The fact that the country’s universities also house
some of the most extreme right-wing professors, under the guise of the
Professors for a Strong Israel organization, is conveniently forgotten by ISZ,
Im Tirtzu and like-minded organizations. If you agree with them, you are a
patriot (self-appointed), but if you hold a different opinion you are a traitor
and should be fired.
Their assertion that only like-minded people are
hired for academic positions is not only nonsensical, it is insulting to the
country’s universities and research centers, which enjoy international prestige
for the high quality of their research.
Over a period of almost 15 years
I have been involved in the hiring and promotion of many academics, and I can
state categorically that at no time has the political preferences or opinions of
a candidate ever been part of the decision-making process. The quality of a
person’s research, his/her international prestige and the recommendations
received from academic peers are the sole criteria, and it is harmful and
damaging to suggest anything else. It would indeed behoove our academic
institutions to become more transparent about the promotion and tenure process
so that this false argument could be buried once and for all.
Not only do
ISZ and Im Tirtzu threaten freedom of expression and academic freedom, they are
doing great harm to Israel’s reputation as a place of open debate and diversity
of opinion. This damage is far greater than that caused by a small number of
Israeli professors who have supported an academic boycott – a stance rejected by
99 percent of Israel’s academic community regardless of their political
positions and opinions.
Of even greater concern is the fact that their
activities are creating an environment in which both students and faculty, by
their own admission, are beginning to feel afraid of voicing their own opinions
and to feel physically threatened as well.
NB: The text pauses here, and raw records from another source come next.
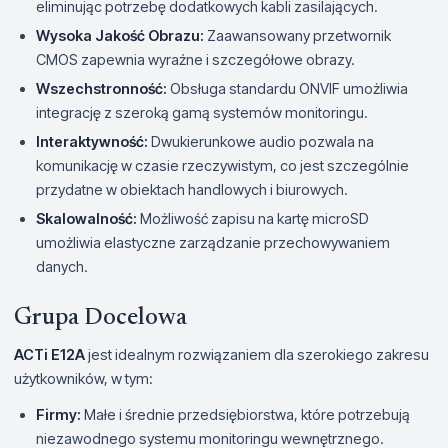
eliminując potrzebę dodatkowych kabli zasilających.
Wysoka Jakość Obrazu:
Zaawansowany przetwornik
CMOS zapewnia wyraźne i szczegółowe obrazy.
Wszechstronność:
Obsługa standardu ONVIF umożliwia
integrację z szeroką gamą systemów monitoringu.
Interaktywność:
Dwukierunkowe audio pozwala na
komunikację w czasie rzeczywistym, co jest szczególnie
przydatne w obiektach handlowych i biurowych.
Skalowalność:
Możliwość zapisu na kartę microSD
umożliwia elastyczne zarządzanie przechowywaniem
danych.
Grupa Docelowa
ACTi E12A
jest idealnym rozwiązaniem dla szerokiego zakresu
użytkowników, w tym:
Firmy:
Małe i średnie przedsiębiorstwa, które potrzebują
niezawodnego systemu monitoringu wewnętrznego.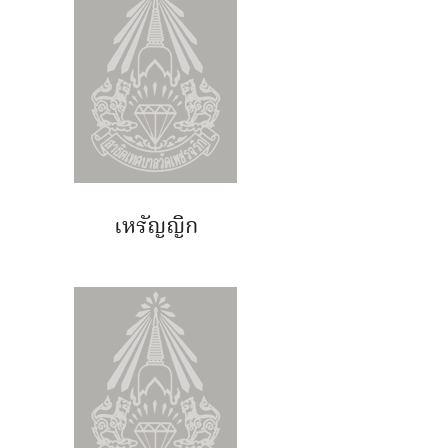
เหรัญญิก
It is time for all those who
believe in freedom of speech to stand up and voice their clear opposition to
those who would try to deny it. The use of false and selective information by
ISZ, Im Tirtzu and Isracampus, the atmosphere of threat which they are creating
and their use of misinformed foreign donors to promote their political cause is
finally being exposed for what it really is – a threat to the democratic fabric
of a vibrant and dynamic State of Israel.
The writer is professor of
political geography at Ben-Gurion University and editor of the International
Journal, Geopolitics. He is also dean of the Faculty of Humanities and Social
Sciences at BGU, one of the founders of the Department of Politics and
Government – the target of the Im Tirtzu report – and has represented Israel’s
universities in the UK against all attempts to impose an academic boycott.